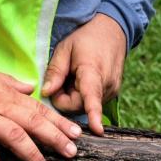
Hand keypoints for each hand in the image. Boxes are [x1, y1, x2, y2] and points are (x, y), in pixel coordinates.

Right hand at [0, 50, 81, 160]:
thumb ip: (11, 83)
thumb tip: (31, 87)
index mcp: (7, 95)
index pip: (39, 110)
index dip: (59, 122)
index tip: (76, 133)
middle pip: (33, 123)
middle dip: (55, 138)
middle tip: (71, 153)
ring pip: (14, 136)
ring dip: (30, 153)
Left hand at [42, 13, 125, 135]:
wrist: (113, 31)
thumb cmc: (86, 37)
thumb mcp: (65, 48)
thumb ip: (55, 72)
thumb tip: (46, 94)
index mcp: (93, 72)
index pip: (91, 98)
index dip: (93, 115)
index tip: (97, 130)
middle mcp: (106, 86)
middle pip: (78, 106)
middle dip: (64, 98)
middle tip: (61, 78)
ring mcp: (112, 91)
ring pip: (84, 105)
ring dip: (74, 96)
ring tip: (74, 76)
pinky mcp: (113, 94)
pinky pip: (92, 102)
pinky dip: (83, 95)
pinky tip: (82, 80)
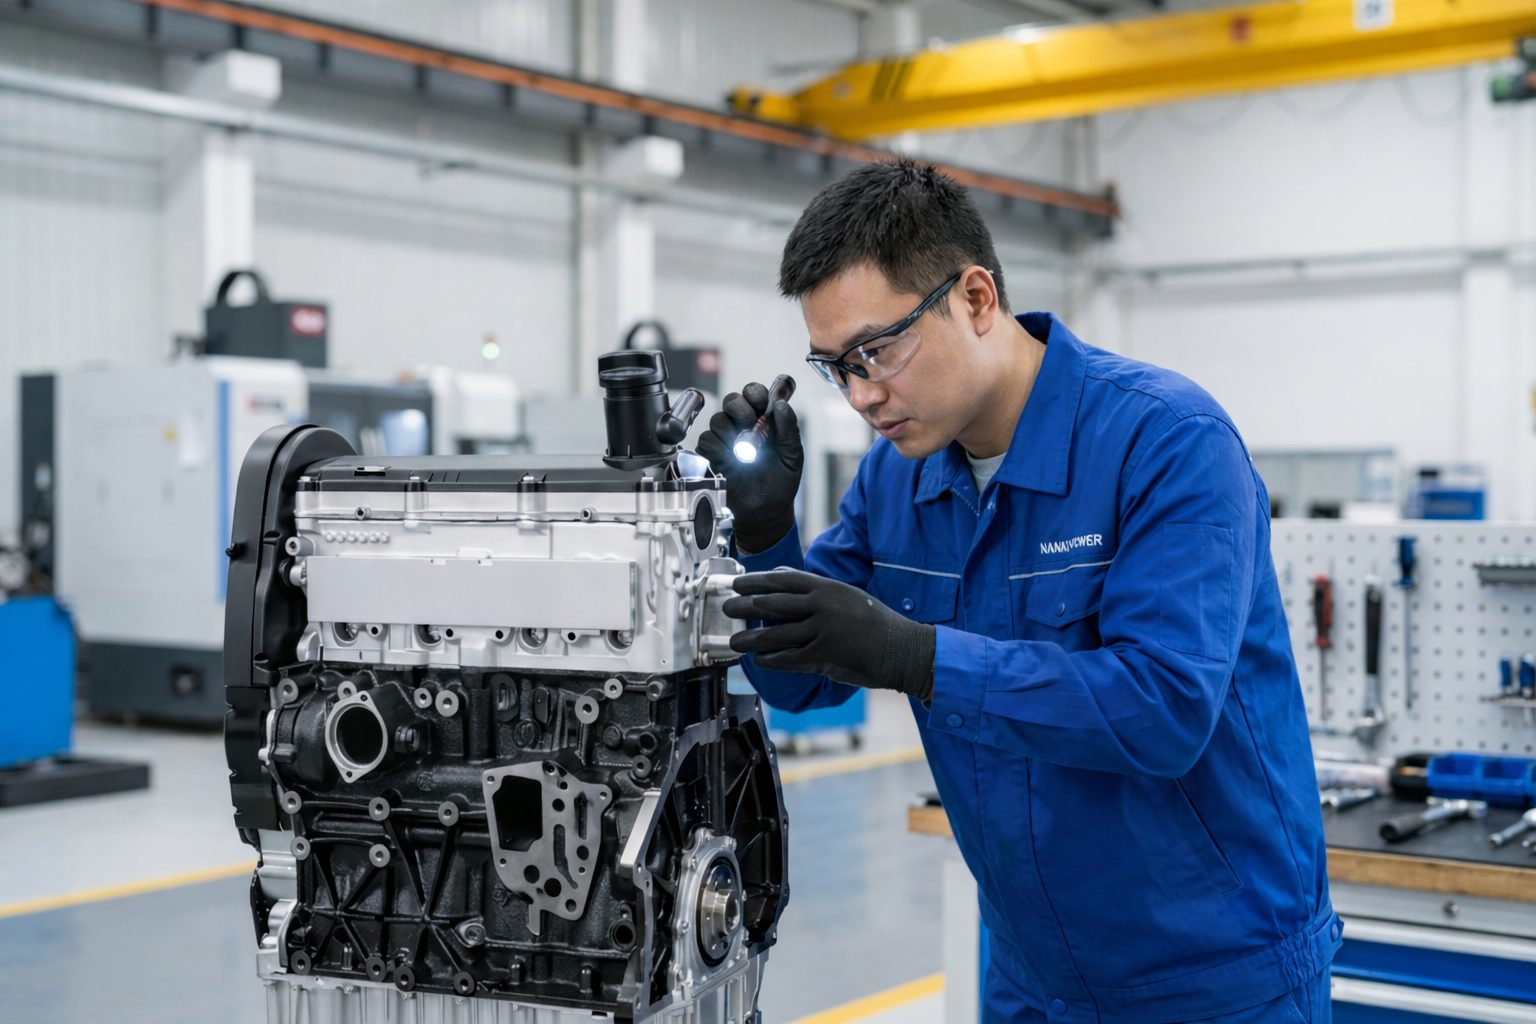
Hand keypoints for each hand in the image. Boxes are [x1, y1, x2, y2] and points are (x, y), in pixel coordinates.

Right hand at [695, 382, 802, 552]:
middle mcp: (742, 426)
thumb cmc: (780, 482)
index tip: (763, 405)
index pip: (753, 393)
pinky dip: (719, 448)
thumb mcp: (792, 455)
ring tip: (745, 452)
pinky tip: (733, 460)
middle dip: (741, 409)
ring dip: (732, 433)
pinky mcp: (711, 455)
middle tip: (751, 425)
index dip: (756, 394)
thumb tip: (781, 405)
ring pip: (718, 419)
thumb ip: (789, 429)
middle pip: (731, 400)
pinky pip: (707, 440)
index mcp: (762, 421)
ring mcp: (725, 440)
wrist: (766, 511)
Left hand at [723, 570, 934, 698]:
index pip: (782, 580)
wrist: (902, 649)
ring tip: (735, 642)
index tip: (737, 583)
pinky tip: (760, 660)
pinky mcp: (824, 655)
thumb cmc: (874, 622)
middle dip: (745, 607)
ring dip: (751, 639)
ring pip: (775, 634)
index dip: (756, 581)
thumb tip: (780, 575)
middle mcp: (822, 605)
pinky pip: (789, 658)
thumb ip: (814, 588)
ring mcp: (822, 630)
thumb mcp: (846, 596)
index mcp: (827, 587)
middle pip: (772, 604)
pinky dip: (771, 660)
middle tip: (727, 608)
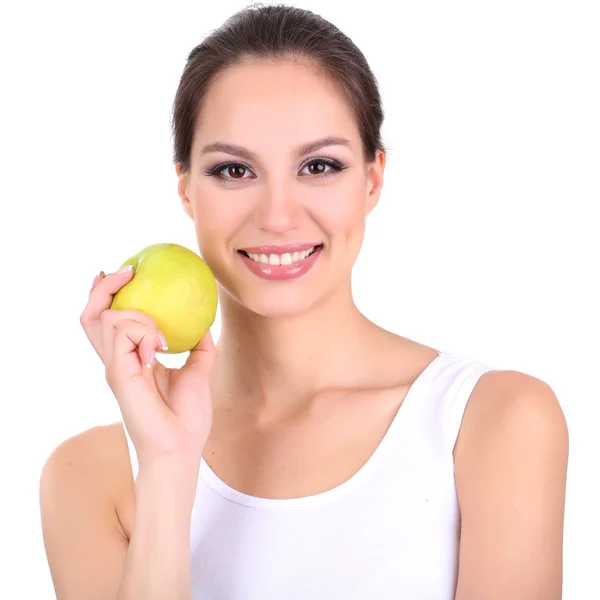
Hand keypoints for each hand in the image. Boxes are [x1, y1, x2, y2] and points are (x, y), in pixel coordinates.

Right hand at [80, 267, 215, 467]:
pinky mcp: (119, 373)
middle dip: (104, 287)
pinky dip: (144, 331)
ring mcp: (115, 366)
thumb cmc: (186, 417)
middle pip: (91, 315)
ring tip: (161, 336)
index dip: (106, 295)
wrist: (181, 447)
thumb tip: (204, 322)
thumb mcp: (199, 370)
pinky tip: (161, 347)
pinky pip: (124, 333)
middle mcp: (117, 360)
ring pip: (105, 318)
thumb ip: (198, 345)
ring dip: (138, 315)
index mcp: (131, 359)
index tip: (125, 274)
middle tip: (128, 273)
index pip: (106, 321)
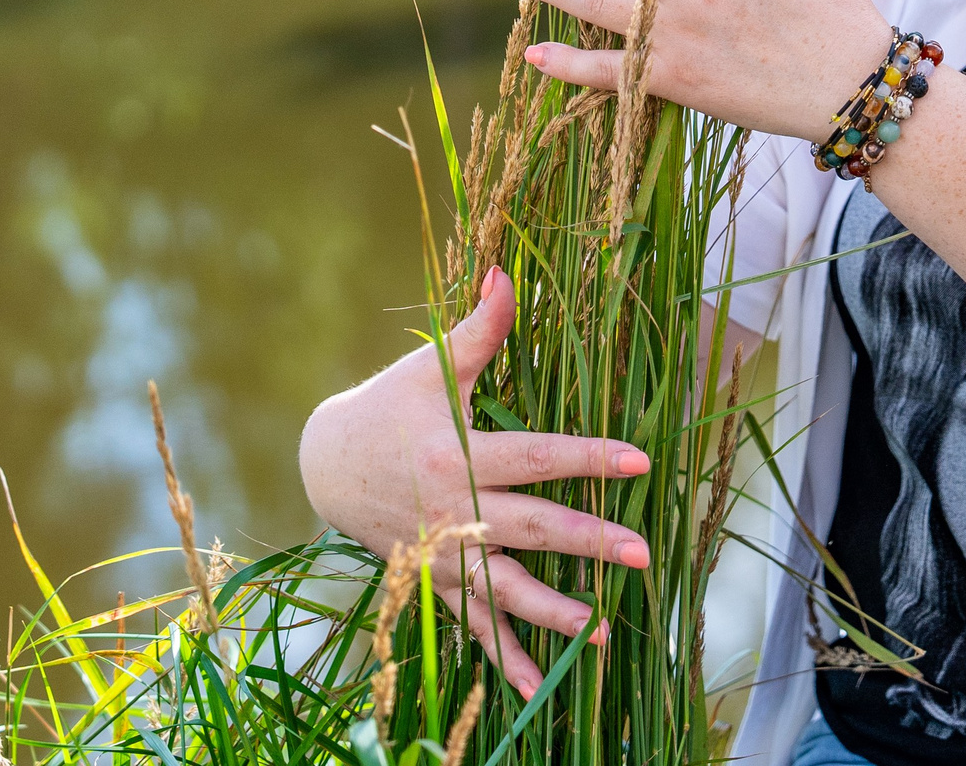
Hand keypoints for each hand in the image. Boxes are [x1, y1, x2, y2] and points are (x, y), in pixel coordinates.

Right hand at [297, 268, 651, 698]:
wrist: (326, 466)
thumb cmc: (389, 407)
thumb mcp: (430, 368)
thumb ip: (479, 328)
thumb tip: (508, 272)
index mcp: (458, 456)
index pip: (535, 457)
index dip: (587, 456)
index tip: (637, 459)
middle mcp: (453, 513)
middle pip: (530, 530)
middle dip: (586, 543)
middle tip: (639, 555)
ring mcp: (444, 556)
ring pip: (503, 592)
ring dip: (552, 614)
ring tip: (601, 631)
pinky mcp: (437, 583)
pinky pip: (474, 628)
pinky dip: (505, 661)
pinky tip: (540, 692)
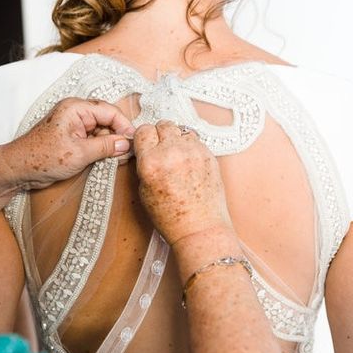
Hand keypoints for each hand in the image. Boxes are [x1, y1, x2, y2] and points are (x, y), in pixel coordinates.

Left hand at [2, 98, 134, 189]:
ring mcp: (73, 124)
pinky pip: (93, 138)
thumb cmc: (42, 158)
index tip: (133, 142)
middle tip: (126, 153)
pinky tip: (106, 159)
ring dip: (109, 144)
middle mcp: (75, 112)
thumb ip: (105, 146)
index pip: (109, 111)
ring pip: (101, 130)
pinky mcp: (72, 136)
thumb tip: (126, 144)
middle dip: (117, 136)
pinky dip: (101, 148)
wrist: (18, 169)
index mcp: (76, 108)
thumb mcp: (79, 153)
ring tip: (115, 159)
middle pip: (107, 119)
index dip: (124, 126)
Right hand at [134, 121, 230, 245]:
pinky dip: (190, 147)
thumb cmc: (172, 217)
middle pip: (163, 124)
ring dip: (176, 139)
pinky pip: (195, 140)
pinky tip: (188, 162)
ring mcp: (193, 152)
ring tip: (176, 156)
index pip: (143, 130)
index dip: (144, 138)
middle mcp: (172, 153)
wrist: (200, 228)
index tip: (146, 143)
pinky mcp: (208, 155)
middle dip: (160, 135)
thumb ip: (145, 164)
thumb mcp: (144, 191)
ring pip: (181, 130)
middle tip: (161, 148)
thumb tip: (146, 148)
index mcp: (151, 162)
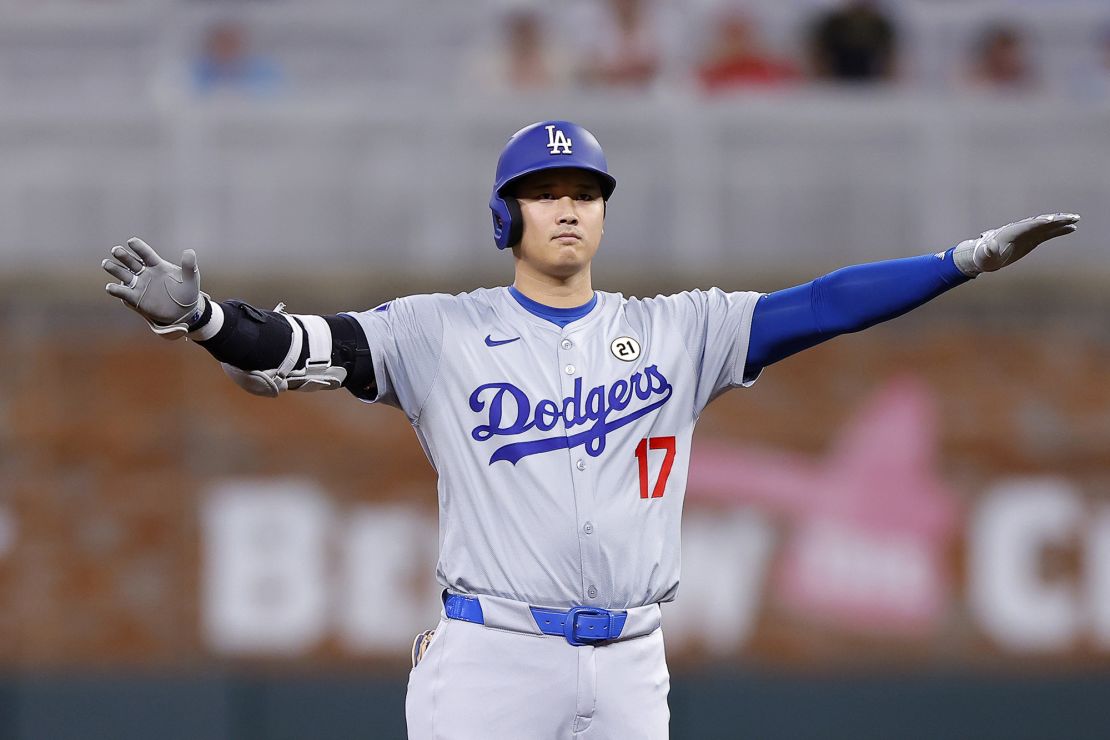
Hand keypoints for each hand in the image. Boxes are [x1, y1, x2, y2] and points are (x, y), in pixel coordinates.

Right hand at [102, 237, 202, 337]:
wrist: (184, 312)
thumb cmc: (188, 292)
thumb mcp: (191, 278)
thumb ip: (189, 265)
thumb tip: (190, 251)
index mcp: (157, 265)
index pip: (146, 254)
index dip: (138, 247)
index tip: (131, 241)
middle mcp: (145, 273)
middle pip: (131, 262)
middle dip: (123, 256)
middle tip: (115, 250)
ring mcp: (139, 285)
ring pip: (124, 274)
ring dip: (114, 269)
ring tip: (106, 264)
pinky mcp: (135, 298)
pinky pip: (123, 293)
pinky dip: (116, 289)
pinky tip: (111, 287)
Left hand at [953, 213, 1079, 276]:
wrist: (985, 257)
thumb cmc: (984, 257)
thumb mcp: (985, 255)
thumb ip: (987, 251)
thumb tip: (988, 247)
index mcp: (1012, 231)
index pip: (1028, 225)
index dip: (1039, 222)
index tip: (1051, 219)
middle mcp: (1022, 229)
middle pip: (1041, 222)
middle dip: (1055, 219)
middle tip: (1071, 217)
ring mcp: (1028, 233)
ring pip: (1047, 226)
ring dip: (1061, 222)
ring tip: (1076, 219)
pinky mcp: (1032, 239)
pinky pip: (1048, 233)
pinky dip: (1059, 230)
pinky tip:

_WHAT THE EXERCISE ASKS_:
Copy every line above in which the string "Right" shows up.

_RESULT BELOW_:
Right hand at [0, 50, 81, 160]:
Right hand at [695, 382, 802, 552]:
Right hand at [80, 267, 215, 467]:
Right hand at [297, 268, 651, 698]:
Right hand at [134, 121, 230, 245]:
Right hand at [102, 237, 202, 337]:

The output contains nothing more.